Pour finir avec un peu plus de légèreté, voici deux monuments qui demeurent à mes yeux mystérieux :

Cet étrange mélange entre une stèle celtique et une croix ne comporte aucune indication qui puisse en indiquer la symbolique ou la date, ce qui la rend tout à la fois fascinante et frustrante. Par la suite, j'en ai croisé une similaire (sans inscription non plus, malheureusement) en retournant au cimetière d'Oughterard, également sur la commune d'Ardclough. Il s'agit peut-être simplement d'un style local.

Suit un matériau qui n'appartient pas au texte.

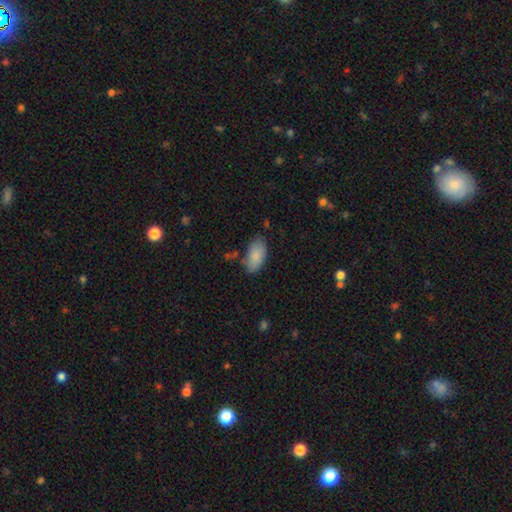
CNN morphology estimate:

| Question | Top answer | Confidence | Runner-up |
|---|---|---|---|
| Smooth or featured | smooth | 86% | featured or disk (8%) |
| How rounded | in between | 94% | cigar-shaped (4%) |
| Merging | none | 74% | minor disturbance (18%) |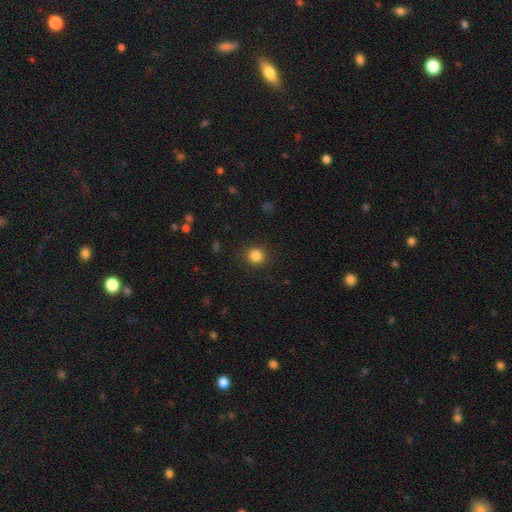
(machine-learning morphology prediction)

Quant à cette pierre-ci, elle est isolée au sommet d'un petit monticule tout à fait sur la droite et ne comporte aucune indication (il est possible qu'il y ait eu un texte gravé sur le piédestal recouvert de mousse), pas plus que de décoration. Cette simple croix celtique, au cercle plein (le plus souvent ils sont creusés) n'est ornée que de 5 trous circulaires, là où d'ordinaire on peut admirer des motifs décoratifs en bas-relief. Peut-être n'est-elle pas terminée?

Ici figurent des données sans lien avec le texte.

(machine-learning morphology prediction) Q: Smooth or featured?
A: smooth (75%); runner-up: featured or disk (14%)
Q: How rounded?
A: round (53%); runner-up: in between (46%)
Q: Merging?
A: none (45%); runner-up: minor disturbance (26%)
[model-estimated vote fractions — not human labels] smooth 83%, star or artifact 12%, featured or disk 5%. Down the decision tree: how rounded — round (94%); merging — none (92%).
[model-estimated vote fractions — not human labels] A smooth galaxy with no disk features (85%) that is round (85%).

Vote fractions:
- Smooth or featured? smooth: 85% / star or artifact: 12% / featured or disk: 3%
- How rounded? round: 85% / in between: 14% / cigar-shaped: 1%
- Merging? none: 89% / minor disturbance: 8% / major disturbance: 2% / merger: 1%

Tout à fait inattendue, cette visite du cimetière de Whitechurch a une fois de plus apporté son lot de surprises, de l'ancienneté de tombes et constructions parfois mystérieuses à la mémoire d'une histoire récente, tragique et violente. Sans oublier la douceur et le calme de l'image d’Épinal : ces lieux du souvenir grignotés par la verdure des arbres et du lierre grimpant.